BOM Handling Question

Posted: Tue Jun 23, 2020 6:28 pm
by Jamil
I am noticing that when I execute an XSLT with encoding set for UTF-8, the BOM is not being created in the output file. I just checked Ecoding under preferences, and UTF-8 BOM handling is set for keep. For a new file, I want the BOM to always be added to the output file. My transformer is set to Saxon-EE 9.9.1.7.

How can I force the BOM to be written for new output files?

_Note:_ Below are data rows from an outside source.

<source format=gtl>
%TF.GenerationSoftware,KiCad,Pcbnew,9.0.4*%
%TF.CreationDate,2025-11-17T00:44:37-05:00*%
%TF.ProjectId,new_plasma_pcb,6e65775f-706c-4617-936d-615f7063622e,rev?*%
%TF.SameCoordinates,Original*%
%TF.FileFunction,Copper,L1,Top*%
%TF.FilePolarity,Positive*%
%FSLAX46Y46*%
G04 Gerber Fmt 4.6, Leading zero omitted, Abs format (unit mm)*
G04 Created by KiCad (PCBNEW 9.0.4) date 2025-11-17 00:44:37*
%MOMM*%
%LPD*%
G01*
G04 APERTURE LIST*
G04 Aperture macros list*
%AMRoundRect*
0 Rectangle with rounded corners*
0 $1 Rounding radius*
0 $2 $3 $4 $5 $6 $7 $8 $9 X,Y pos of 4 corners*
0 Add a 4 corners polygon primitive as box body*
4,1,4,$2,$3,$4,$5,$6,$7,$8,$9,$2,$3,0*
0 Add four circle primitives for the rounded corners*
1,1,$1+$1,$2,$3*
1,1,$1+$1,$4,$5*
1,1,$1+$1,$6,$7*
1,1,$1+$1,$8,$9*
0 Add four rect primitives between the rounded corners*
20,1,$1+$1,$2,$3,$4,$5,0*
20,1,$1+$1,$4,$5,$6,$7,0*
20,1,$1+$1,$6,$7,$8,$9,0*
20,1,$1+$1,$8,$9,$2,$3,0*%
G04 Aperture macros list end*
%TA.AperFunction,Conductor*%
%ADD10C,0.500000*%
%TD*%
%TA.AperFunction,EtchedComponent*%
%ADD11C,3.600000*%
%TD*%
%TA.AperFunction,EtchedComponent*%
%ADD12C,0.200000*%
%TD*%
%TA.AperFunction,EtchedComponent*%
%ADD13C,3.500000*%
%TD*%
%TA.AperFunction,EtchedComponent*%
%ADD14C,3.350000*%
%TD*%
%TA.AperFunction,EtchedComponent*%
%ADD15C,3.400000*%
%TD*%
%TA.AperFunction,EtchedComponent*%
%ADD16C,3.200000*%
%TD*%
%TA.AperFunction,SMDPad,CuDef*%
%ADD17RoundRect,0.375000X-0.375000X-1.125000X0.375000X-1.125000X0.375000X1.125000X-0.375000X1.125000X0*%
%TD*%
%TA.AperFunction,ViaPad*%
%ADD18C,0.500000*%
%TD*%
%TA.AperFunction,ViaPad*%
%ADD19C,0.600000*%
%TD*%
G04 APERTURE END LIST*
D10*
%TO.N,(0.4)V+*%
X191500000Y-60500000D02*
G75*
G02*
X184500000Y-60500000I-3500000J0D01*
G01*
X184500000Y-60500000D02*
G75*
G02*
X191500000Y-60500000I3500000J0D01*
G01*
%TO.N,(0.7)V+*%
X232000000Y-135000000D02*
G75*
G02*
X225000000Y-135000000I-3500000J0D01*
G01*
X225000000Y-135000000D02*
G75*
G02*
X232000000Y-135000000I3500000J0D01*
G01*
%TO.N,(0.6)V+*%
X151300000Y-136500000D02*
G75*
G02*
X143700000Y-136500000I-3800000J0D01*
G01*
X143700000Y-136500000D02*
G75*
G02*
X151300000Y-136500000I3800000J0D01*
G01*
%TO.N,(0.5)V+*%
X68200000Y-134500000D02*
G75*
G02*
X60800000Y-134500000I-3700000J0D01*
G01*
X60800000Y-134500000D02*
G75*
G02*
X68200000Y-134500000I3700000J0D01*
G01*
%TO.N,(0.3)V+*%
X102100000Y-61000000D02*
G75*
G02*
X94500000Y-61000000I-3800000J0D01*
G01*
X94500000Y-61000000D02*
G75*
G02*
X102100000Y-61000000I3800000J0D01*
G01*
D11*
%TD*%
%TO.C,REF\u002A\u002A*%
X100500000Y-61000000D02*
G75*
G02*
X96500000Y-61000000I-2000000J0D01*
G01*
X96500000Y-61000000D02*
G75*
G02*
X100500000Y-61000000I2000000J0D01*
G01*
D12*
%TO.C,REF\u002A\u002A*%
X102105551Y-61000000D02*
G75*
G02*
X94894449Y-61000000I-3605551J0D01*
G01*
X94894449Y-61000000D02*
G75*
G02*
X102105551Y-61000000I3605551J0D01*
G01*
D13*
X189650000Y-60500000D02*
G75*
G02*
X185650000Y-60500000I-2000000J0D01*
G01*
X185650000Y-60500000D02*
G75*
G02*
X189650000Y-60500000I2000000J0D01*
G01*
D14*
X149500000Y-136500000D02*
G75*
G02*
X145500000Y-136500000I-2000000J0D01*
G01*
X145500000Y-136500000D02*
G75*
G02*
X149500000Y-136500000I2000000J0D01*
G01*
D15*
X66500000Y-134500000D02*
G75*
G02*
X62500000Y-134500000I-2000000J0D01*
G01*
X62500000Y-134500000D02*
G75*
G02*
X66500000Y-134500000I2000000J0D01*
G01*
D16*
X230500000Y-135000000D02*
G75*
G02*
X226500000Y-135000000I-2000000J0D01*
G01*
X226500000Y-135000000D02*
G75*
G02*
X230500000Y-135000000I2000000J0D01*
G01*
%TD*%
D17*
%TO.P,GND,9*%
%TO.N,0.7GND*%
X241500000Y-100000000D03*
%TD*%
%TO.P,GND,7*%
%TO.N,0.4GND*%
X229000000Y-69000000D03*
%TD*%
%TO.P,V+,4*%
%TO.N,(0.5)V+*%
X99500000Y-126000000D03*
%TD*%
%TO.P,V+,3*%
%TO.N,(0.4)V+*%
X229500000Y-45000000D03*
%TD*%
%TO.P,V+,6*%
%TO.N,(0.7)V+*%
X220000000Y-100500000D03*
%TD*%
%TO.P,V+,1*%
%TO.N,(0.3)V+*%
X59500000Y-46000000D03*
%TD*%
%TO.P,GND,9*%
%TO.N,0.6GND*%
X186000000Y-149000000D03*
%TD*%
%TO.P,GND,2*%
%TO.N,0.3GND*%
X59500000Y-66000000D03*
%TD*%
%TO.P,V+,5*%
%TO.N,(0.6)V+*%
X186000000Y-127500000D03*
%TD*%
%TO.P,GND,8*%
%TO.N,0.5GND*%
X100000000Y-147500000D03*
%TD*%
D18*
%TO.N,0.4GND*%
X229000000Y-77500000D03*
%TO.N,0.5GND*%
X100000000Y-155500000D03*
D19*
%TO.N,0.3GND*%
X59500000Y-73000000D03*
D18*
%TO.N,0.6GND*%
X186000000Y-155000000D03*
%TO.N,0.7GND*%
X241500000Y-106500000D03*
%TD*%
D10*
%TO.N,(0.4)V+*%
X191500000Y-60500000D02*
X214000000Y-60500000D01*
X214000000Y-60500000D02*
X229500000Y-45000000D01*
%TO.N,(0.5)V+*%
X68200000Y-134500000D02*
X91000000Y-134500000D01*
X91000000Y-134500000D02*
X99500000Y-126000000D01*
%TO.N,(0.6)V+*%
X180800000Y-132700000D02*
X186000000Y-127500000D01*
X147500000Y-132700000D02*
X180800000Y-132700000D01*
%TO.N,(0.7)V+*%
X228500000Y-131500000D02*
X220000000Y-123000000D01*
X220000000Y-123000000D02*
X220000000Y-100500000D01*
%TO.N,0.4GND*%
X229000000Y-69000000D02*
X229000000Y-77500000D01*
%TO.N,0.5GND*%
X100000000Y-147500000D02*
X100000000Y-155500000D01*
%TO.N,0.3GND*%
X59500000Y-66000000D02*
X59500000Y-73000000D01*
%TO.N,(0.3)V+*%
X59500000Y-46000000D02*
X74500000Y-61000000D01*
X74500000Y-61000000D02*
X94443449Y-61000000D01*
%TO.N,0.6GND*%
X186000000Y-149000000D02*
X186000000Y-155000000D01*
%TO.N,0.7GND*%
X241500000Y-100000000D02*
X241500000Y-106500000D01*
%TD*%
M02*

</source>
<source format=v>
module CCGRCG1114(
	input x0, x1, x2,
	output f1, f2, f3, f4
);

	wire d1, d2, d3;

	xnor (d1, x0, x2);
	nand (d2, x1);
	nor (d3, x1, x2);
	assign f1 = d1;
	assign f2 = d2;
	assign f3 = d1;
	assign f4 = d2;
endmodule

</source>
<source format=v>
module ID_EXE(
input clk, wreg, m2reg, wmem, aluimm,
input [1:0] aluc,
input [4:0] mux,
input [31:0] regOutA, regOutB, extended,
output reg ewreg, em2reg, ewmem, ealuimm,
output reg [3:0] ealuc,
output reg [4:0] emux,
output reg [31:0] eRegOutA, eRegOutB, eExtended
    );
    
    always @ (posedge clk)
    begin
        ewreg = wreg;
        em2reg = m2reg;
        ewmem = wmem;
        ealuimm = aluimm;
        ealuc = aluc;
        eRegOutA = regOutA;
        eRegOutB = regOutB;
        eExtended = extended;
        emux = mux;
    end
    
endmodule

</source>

This is <oXygen/> XML Editor 22.1, build 2020061102

Thanks.

Re: BOM Handling Question

Posted: Mon Jun 29, 2020 9:09 am
by Radu
Hi Jamil,

That UTF-8 BOM handling setting in Oxygen is used only when opening and saving XML documents in the application. It does not control the way in which the Saxon XSLT processor saves the result of applying an XSLT transformation. I added an internal issue to see if we can use our setting to control the BOM used for serializing the result of the XSLT processing.
In general, adding BOM bytes to UTF-8 files is useless, it is also not recommended:

https://stackoverflow.com/questions/222 ... ithout-bom

Usually the BOM makes sense when saving to UTF-16 but it can also be missing from UTF-16 files, in which case a default behavior is implied.

Regards,
Radu

Re: BOM Handling Question

Posted: Mon Jun 29, 2020 9:54 pm
by Jamil
Hi Radu.

The issue I face is that the Unicode file is not interpreted correctly resulting in character loss for UTF-8. My XSLT output is text containing UTF-8. There is no indicator for this other than the BOM. Since it is missing, data gets interpreted incorrectly resulting in data loss.

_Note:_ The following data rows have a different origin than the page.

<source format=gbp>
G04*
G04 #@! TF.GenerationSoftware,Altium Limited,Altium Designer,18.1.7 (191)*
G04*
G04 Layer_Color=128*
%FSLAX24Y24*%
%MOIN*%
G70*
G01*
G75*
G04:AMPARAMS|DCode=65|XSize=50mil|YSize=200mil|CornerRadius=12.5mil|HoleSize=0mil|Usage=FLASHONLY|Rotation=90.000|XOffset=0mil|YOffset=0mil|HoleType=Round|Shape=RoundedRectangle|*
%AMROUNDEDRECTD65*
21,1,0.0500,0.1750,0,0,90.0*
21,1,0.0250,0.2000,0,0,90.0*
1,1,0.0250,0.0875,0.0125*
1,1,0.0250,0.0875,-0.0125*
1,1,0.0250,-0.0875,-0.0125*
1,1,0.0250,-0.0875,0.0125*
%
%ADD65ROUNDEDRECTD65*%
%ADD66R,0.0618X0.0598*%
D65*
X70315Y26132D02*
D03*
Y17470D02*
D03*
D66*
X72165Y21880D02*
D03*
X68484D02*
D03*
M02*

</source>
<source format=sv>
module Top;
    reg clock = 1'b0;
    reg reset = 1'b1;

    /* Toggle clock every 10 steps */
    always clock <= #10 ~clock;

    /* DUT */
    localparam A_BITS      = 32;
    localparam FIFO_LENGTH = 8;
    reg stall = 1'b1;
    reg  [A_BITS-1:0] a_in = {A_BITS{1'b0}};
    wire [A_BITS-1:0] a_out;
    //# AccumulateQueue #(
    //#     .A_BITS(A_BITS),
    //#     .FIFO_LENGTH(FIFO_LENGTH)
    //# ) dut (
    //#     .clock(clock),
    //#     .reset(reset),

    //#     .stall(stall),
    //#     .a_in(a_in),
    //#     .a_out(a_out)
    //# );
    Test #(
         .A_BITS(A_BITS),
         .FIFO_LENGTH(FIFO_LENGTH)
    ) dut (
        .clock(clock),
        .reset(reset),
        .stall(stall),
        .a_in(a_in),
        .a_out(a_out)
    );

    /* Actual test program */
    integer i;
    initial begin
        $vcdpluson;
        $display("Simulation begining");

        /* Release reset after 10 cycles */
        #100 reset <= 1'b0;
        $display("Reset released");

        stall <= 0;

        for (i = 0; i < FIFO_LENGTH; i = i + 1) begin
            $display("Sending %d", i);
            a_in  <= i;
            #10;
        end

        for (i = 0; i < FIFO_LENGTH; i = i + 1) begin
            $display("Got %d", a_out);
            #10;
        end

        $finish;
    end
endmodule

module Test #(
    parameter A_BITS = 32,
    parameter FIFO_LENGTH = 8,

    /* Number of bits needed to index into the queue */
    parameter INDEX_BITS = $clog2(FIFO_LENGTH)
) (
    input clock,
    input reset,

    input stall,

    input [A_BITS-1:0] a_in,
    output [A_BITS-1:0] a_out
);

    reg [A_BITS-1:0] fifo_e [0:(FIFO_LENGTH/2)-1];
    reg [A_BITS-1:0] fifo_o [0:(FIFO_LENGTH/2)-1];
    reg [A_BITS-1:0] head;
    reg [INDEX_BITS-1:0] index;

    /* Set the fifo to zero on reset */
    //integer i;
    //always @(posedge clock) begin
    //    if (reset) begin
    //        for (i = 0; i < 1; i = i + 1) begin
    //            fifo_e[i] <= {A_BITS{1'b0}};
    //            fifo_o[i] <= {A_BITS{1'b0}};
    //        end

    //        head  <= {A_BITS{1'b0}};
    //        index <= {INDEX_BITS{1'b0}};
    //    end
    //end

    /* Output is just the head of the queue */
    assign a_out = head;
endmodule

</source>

For UTF-8, it may be considered useless if, and only if, all characters are eight bit. In the event of 16 bit characters under Windows, it should be required.

Re: BOM Handling Question

Posted: Tue Jun 30, 2020 6:10 am
by Radu
Hi,

If you are outputting XML, the XML default encoding according to the specification is UTF-8.
If you are outputting some other text content, I found an attribute on the xsl:output element which you could try to set like:

Code: Select all

<xsl:output method="text" byte-order-mark="yes"/>
Regards,
Radu

Re: BOM Handling Question

Posted: Wed Jul 01, 2020 1:18 am
by Jamil
Thanks, and I was not even aware this attribute existed. This solved the issue.